▶ Compito da svolgere
Formatta come elenco numerato tutte le righe dei record riportati qui sotto, tralasciando le righe vuote. Escludi le immagini dalla risposta.

-------- Materiale per l'esercizio --------

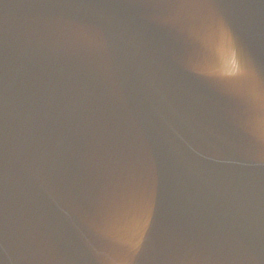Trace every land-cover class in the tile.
Here are the masks:
<instances>
[{"label": "water", "instance_id": "obj_1", "mask_svg": "<svg viewBox=\"0 0 264 264\" xmlns=\"http://www.w3.org/2000/svg\"><path fill=\"white\" fill-rule=\"evenodd\" d=\"M264 0H0V264H264Z\"/></svg>", "mask_w": 264, "mask_h": 264}, {"label": "snow or ice", "instance_id": "obj_2", "mask_svg": "<svg viewBox=\"0 0 264 264\" xmlns=\"http://www.w3.org/2000/svg\"><path fill=\"white\" fill-rule=\"evenodd\" d=\"M240 77H251L261 97H264V63L257 66L247 48L239 49Z\"/></svg>", "mask_w": 264, "mask_h": 264}]
</instances>
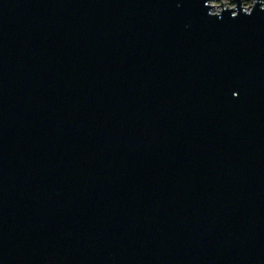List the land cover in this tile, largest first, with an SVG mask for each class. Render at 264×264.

--------

▶ Risposta al compito
1. Trace every land-cover class in the tile.
2. Here are the masks:
3. <instances>
4. [{"label": "water", "instance_id": "obj_1", "mask_svg": "<svg viewBox=\"0 0 264 264\" xmlns=\"http://www.w3.org/2000/svg\"><path fill=\"white\" fill-rule=\"evenodd\" d=\"M264 0H0V264H264Z\"/></svg>", "mask_w": 264, "mask_h": 264}, {"label": "snow or ice", "instance_id": "obj_2", "mask_svg": "<svg viewBox=\"0 0 264 264\" xmlns=\"http://www.w3.org/2000/svg\"><path fill=\"white\" fill-rule=\"evenodd\" d=\"M240 77H251L261 97H264V63L257 66L247 48L239 49Z\"/></svg>", "mask_w": 264, "mask_h": 264}]
5. </instances>
6. List the land cover in this tile, largest first, with an SVG mask for each class. Render at 264×264.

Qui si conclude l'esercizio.